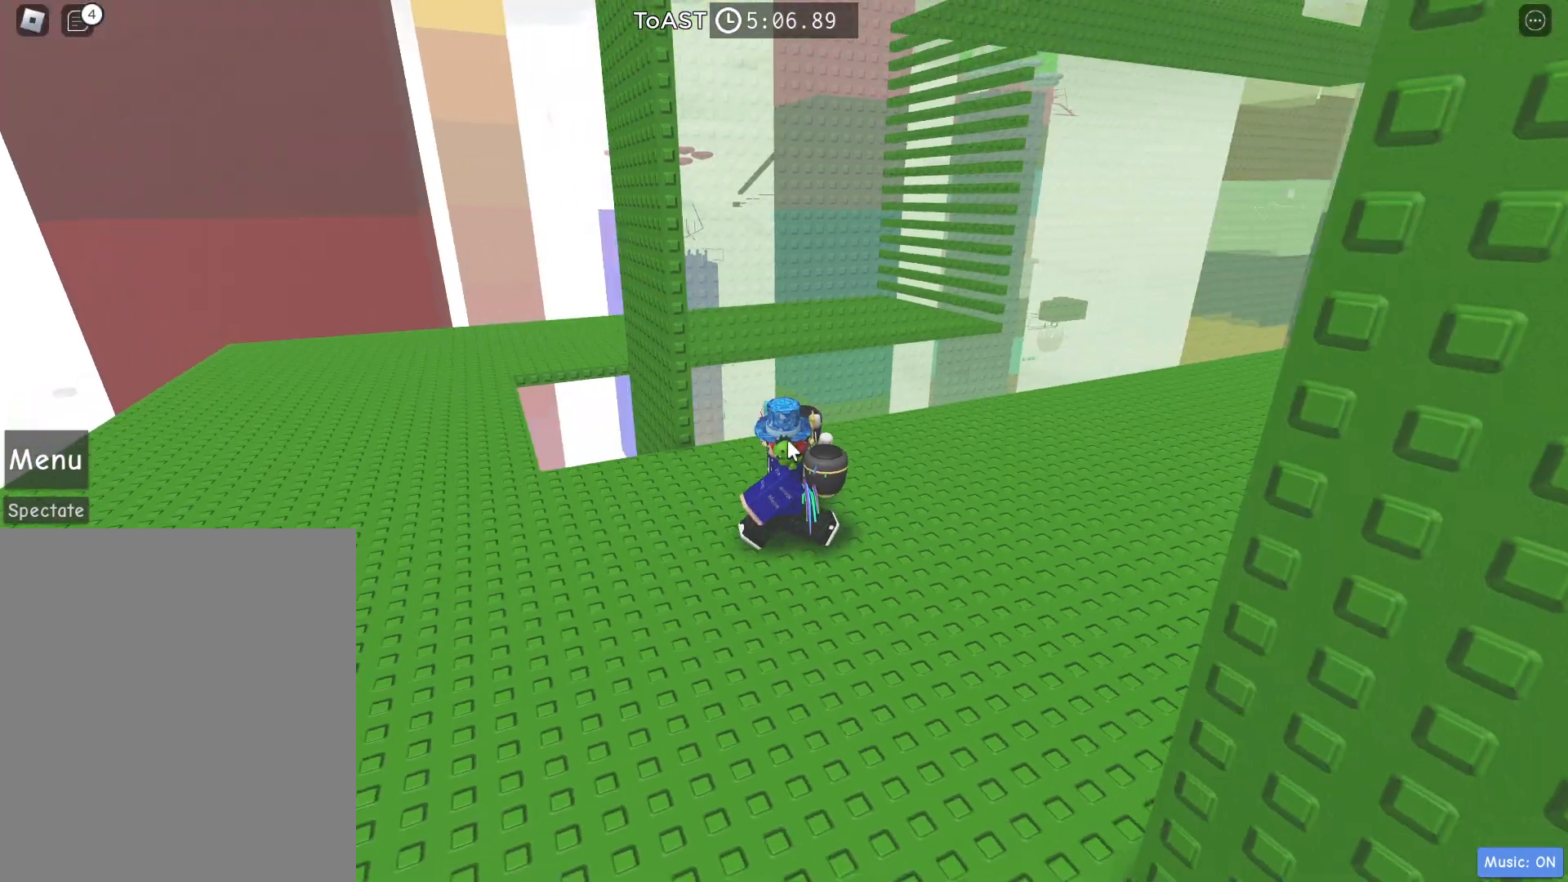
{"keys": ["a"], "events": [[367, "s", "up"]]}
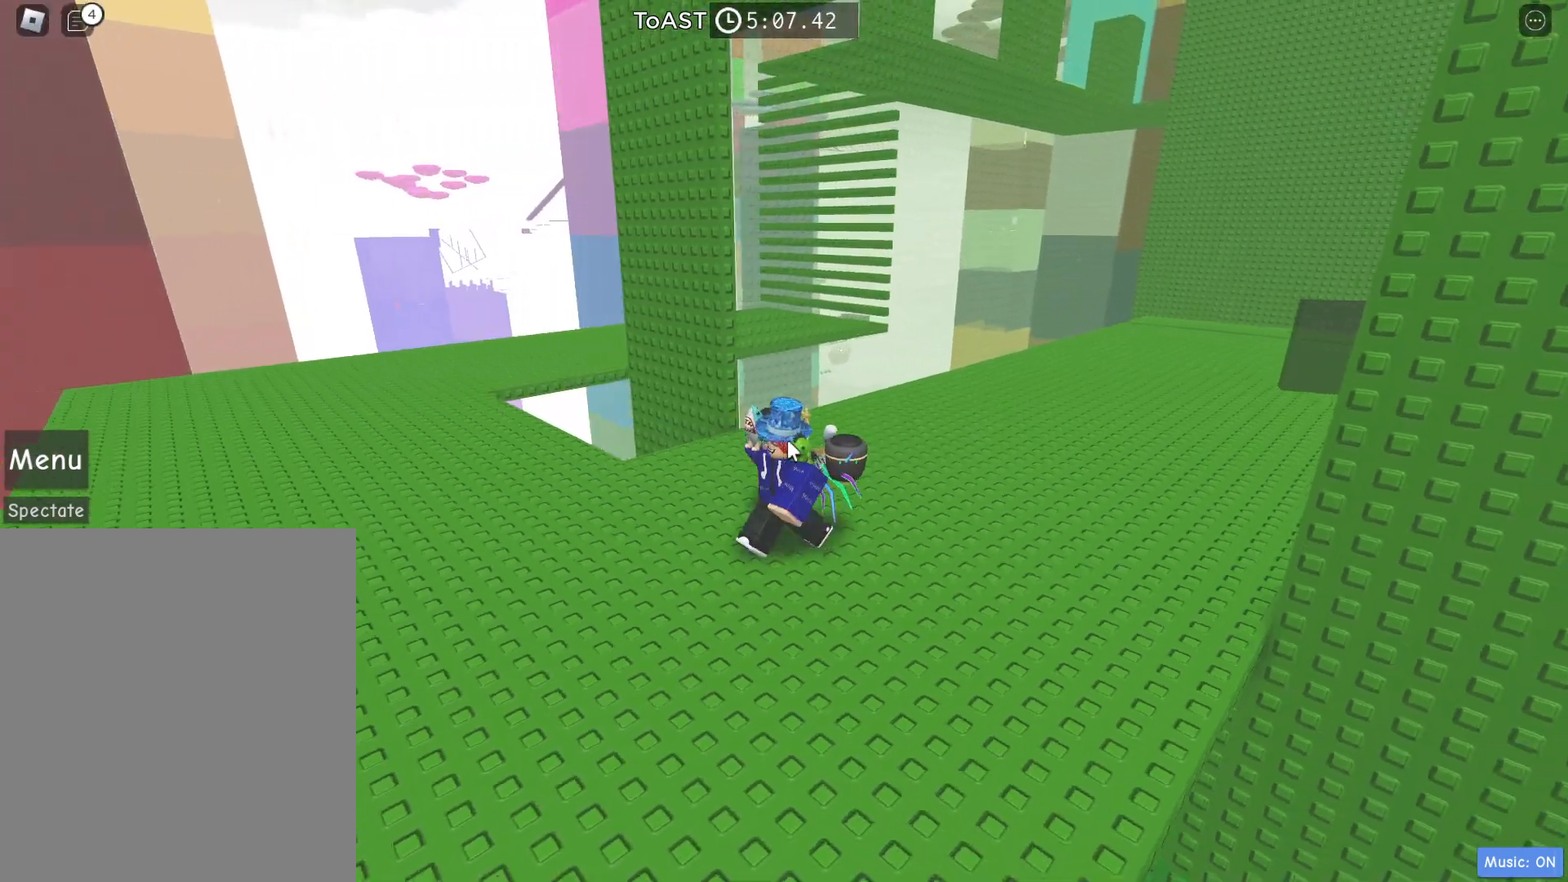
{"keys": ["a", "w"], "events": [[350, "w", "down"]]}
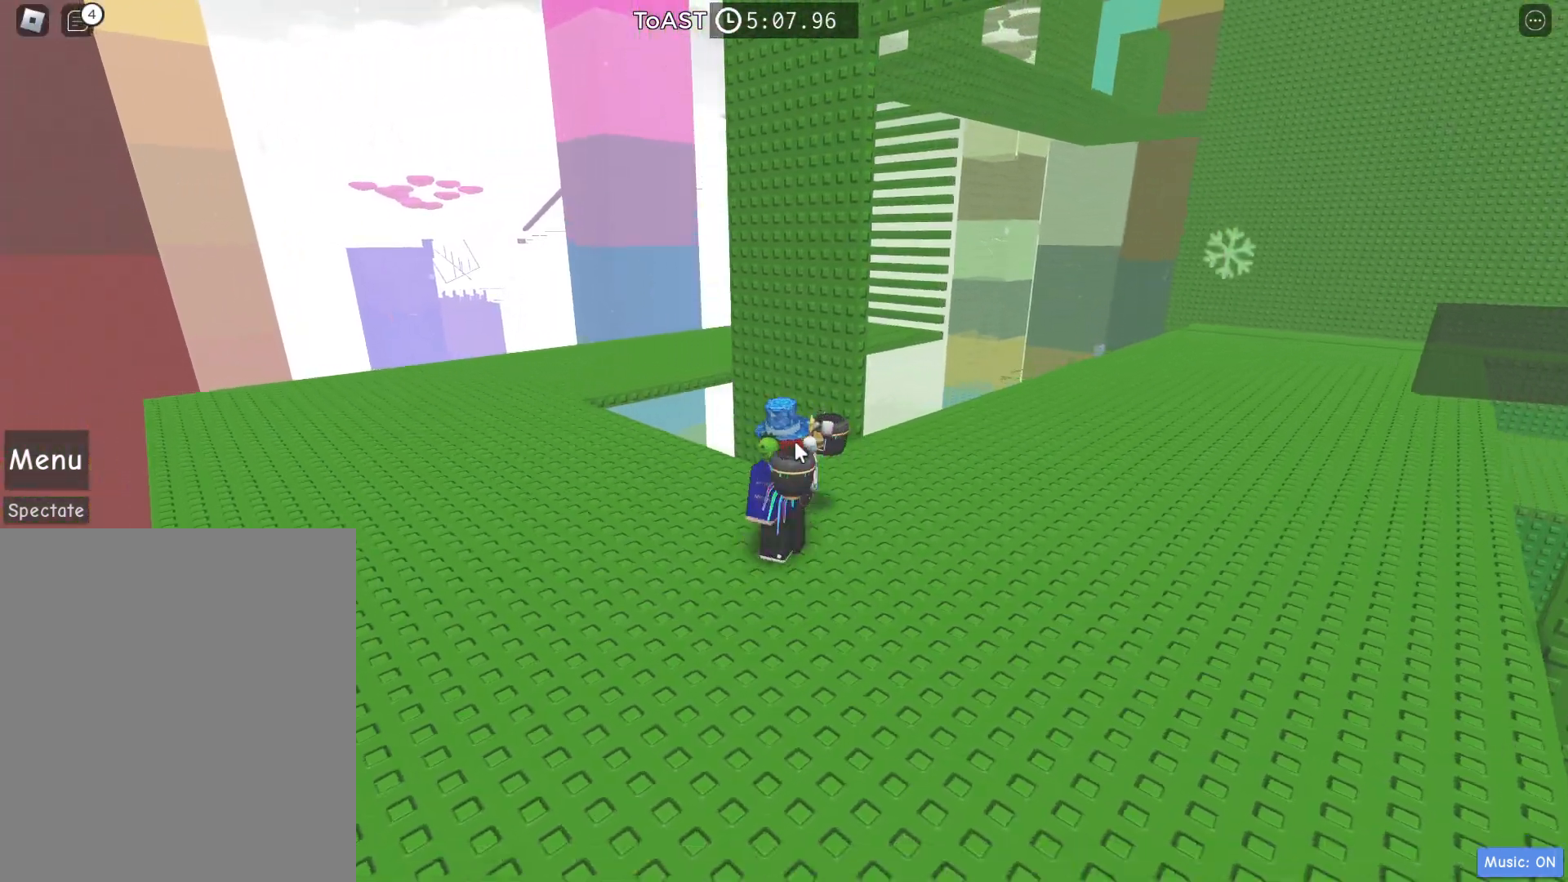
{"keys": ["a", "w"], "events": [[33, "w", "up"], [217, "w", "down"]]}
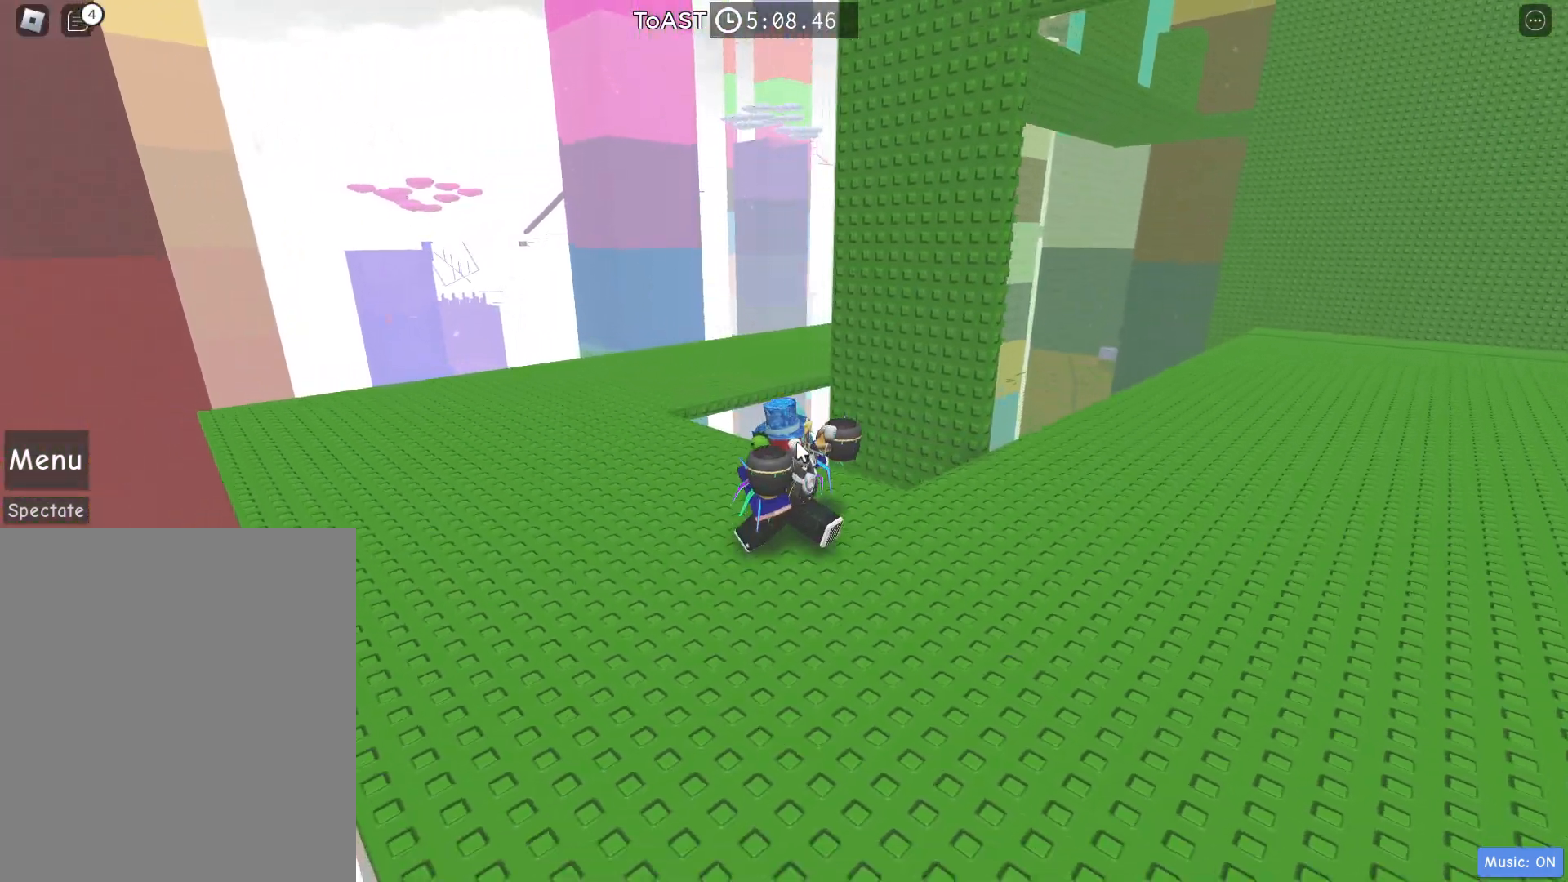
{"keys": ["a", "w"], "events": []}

Task goal ▸ Where a line in the material above holds "down", copy that line.

Your response ▸
{"keys": ["a", "w"], "events": [[350, "w", "down"]]}
{"keys": ["a", "w"], "events": [[33, "w", "up"], [217, "w", "down"]]}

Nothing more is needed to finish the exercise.